Tasks to perform |
1. Answer these questions using the forum thread about the question of the day, one answer per line:
(a) Which protocol did the first poster choose?
(b) Which answer number does the second poster take to be correct?
(c) According to the passage quoted from BOL, what are the default server Net-Libraries for computers running Windows 98?
2. Extend the forum thread about the question of the day with the next reply, starting after its final post.

*** Opening Excerpt provided ***

QOD 12/5/03

  • Interesting answer. I would have expected it to be able to use only one protocol, with shared memory being the most efficient method (but not a test answer). So I chose named pipes.

    Does it really use both? When/how would it select one protocol over the other?

    Larry Ansley

    Atlanta, GA


    Larry Ansley
    Atlanta, GA

  • From:

    http://msdn.microsoft.com/library/default.asp?url=/library/en-us/instsql/in_runsetup_77g3.asp

    Looking at the default values from the table at the bottom of this artical, I would take the correct answer as #3 "TCP/IP, Local Named Pipes" and I see most people who answered this question agree's with me.

    Unless I am Missing Something??

  • I think a more complete explanation would be nice. I quickly chose the popular TCP/IP, Named Pipes - thinking even if it's the other way around, I didn't care because it seemed a silly question.

    However, maybe it's not so silly. I'm not too familiar with shared memory, except I thought it similar to named pipes. What is the difference?

    I see Shared memory is not even an option in Server or Client network utility from SQL Server running on a 2000 sp4 OS. The choices are:

    Named Pipes

    TCP/IP

    Multi

    NWLink

    AppleTalk

    Banyan

    VIA

    Data: Easy to spill, hard to clean up!

  • In BOL, I found:

    For computers running Windows NT 4.0 or Windows 2000, the default server Net-Libraries are:

    - TCP/IP Sockets.

    - Named Pipes.

    For computers running Windows 98, the default server Net-Libraries are:

    - TCP/IP Sockets.

    - Shared Memory.

    Does IIS do something unusual to force SharedMem and NamedPipes? Or is the correct answer ... wrong?

*** Closing Excerpt provided ***
*** Opening Dataset entries ***

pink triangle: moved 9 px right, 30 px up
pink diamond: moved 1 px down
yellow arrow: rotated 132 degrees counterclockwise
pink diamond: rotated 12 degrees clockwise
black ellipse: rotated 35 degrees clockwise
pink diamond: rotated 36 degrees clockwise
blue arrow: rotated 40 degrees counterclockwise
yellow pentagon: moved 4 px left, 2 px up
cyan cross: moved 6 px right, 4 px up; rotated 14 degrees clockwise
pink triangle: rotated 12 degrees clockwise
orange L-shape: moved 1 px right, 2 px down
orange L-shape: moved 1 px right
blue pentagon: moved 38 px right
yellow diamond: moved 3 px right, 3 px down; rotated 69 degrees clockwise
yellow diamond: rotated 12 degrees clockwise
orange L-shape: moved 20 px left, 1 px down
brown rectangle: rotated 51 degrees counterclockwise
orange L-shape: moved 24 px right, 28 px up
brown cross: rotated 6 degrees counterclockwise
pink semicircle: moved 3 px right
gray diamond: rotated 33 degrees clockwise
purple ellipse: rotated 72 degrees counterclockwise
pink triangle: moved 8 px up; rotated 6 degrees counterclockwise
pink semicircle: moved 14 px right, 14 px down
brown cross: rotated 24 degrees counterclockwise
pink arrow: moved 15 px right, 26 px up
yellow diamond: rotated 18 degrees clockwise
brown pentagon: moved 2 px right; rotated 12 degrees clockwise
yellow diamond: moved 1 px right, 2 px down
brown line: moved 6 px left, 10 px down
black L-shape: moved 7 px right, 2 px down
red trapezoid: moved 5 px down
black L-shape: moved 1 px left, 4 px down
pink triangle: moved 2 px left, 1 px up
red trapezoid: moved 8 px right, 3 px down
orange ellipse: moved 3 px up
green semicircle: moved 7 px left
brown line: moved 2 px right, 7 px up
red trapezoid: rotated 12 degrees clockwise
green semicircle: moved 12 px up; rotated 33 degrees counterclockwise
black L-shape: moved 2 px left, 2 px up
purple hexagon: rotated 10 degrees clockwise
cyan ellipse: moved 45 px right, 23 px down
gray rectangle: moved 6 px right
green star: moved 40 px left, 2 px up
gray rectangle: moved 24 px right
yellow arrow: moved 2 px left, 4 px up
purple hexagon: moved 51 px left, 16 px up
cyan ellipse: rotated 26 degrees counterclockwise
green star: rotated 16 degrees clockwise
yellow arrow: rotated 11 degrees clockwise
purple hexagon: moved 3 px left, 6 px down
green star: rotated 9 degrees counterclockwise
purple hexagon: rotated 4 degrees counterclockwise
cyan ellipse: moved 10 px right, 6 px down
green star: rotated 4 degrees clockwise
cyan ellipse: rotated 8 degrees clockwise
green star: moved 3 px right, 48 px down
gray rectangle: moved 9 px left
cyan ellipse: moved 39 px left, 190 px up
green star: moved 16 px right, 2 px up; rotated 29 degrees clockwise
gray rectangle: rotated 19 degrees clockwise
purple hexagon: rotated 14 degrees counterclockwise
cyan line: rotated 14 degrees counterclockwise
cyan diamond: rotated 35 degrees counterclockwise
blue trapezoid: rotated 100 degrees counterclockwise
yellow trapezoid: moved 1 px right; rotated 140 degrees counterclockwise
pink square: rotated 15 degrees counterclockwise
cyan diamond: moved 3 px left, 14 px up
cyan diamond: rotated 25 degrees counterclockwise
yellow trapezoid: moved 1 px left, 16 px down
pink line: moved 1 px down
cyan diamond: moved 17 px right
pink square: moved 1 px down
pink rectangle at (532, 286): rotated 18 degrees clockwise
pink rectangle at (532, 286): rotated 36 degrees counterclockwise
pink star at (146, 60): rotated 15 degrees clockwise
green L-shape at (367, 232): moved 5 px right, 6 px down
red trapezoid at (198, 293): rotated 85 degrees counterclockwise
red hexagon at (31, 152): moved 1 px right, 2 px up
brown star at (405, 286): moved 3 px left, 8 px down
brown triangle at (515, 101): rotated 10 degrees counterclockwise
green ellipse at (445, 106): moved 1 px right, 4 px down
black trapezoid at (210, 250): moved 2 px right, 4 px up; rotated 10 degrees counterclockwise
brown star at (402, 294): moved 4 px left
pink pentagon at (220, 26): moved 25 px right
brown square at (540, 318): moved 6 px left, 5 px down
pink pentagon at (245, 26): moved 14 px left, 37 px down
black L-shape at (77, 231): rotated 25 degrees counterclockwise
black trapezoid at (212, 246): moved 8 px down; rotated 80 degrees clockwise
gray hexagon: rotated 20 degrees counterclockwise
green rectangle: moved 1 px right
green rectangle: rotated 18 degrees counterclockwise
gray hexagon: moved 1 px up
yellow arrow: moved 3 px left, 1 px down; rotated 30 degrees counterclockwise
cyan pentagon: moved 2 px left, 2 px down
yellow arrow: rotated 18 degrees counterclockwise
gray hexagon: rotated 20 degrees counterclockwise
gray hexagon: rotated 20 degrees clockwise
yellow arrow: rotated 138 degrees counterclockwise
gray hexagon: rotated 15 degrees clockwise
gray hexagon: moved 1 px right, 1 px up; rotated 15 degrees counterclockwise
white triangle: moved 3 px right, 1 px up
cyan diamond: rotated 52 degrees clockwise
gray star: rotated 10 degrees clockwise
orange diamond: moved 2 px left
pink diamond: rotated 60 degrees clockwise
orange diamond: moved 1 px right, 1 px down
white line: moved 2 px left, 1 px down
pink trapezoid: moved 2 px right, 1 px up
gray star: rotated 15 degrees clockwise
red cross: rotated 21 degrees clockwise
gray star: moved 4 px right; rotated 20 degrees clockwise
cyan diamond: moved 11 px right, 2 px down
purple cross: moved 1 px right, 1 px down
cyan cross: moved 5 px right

*** Closing Dataset entries ***

Answers to the exercise |
1.
(a) Named pipes.
(b) #3, "TCP/IP, Local Named Pipes."
(c) TCP/IP Sockets and Shared Memory.

2.
  • The key is that IIS is communicated locally, so it'll probably use Shared Memory. Lookup BOL "Client and Server Net-Libraries".

    "The client calls to the IPC API are transmitted to a server Net-Library by the underlying IPC. If it is a local IPC, calls are transmitted using a Windows operating IPC shared memory or local named pipes. If it is a network IPC, the network protocol stack on the client uses the network to communicate with the network protocol stack on the server."

    Brian Knight

    bknight@sqlservercentral.com

    http://qa.sqlservercentral.com/columnists/bknight

  • Well, I searched the web high and low and finally I guess the answer.

    I might be blind but I didn't find anything.

    Do you have some reference?

    Frank

    http://www.insidesql.de

    http://www.familienzirkus.de

    --
    Frank Kalis
    Microsoft SQL Server MVP
    Webmaster: http://www.insidesql.org/blogs
    My blog: http://www.insidesql.org/blogs/frankkalis/[/url]

  • Seems Win 2000 uses named pipes, not shared memory, which must be just for win 9x.

    Might the question or answer need some adjusting?

    Data: Easy to spill, hard to clean up!